A ética esteve entre as principais preocupações da Reunião do Colégio de Presidentes de Seccionais , que acontece em Aracaju (SE).

 

 Nesta sexta-feira (28/7), na reunião do  Colégio de Presidentes de Conselhos Seccionais da Ordem dos Advogados do Brasil, que acontece em Aracaju (SE), o presidente da OAB SP, Luiz Flávio Borges D´Urso, pretende  comentar as críticas desferidas contra a  Advocacia brasileira, especialmente quando ao aspecto ético. “Enquanto advogados, estamos sendo objetos de intenso e gratuito bombardeio. Como já presenciamos no ciclo dos anos de chumbo, quando éramos alvos prediletos para os ditadores de plantão expropriarem a cidadania e achincalharem a democracia, hoje ressurgem os ataques aos advogados e à nossa Instituição”, pondera D´Urso.

 

Para o presidente da OAB SP,  não é à toa que esses ataques se inserem em um quadro de desordem, violência e insegurança crescentes nas principais cidades brasileiras. “As autoridades tentam desviar a atenção da sociedade e disfarçar sua ineficiência no combate ao crime transferindo para terceiros, no caso, os advogados, parte da responsabilidade pela incapacidade em manter a paz social. Quando temos uma lista com 33 nomes de advogados,  encaminhada pela CPI do Tráfico de Armas, com susposto envolvimento com o crime organizado, estamos falando de exceções, que se apresentam em todas as categorias”, destaca.

 

D´Urso pretende criticar, ainda,  a forma como os advogados vêm sendo tratados pela mídia.  “Diz-se abertamente que advogado de bandido, bandido é.

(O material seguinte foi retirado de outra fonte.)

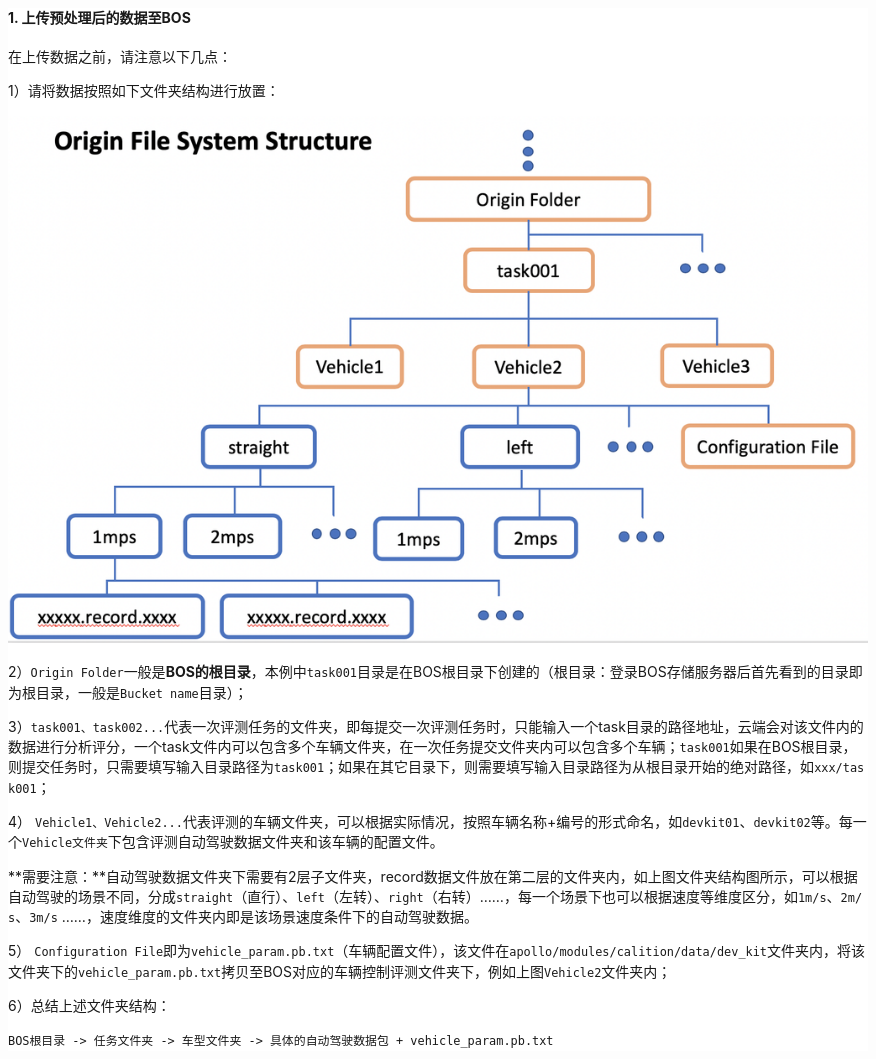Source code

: #### 1. 上传预处理后的数据至BOS

在上传数据之前，请注意以下几点：

1）请将数据按照如下文件夹结构进行放置：

![profiling_folder_structure](images/profiling_folder_structure.png)

2）`Origin Folder`一般是**BOS的根目录**，本例中`task001`目录是在BOS根目录下创建的（根目录：登录BOS存储服务器后首先看到的目录即为根目录，一般是`Bucket name`目录）；

3）`task001、task002...`代表一次评测任务的文件夹，即每提交一次评测任务时，只能输入一个task目录的路径地址，云端会对该文件内的数据进行分析评分，一个task文件内可以包含多个车辆文件夹，在一次任务提交文件夹内可以包含多个车辆；`task001`如果在BOS根目录，则提交任务时，只需要填写输入目录路径为`task001`；如果在其它目录下，则需要填写输入目录路径为从根目录开始的绝对路径，如`xxx/task001`；

4） `Vehicle1、Vehicle2...`代表评测的车辆文件夹，可以根据实际情况，按照车辆名称+编号的形式命名，如`devkit01`、`devkit02`等。每一个`Vehicle文件夹`下包含评测自动驾驶数据文件夹和该车辆的配置文件。

**需要注意：**自动驾驶数据文件夹下需要有2层子文件夹，record数据文件放在第二层的文件夹内，如上图文件夹结构图所示，可以根据自动驾驶的场景不同，分成`straight`（直行）、`left`（左转）、`right`（右转）……，每一个场景下也可以根据速度等维度区分，如`1m/s`、`2m/s`、`3m/s` ……，速度维度的文件夹内即是该场景速度条件下的自动驾驶数据。

5） `Configuration File`即为`vehicle_param.pb.txt`（车辆配置文件），该文件在`apollo/modules/calition/data/dev_kit`文件夹内，将该文件夹下的`vehicle_param.pb.txt`拷贝至BOS对应的车辆控制评测文件夹下，例如上图`Vehicle2`文件夹内；

6）总结上述文件夹结构：

    BOS根目录 -> 任务文件夹 -> 车型文件夹 -> 具体的自动驾驶数据包 + vehicle_param.pb.txt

Acusam advogados de serem portadores de celulares e até de armas para os presos. O advogado nunca foi tão acusado e denunciado como criminoso como nesses tempos de crise política em que vive o País. O papel do advogado é fazer a defesa do acusado, um direito constitucional que independe do delito cometido, papel esse tão importante quanto o dos juízes e promotores no objetivo comum de se fazer justiça, garantindo um julgamento justo a partir do devido processo legal”, pondera o presidente.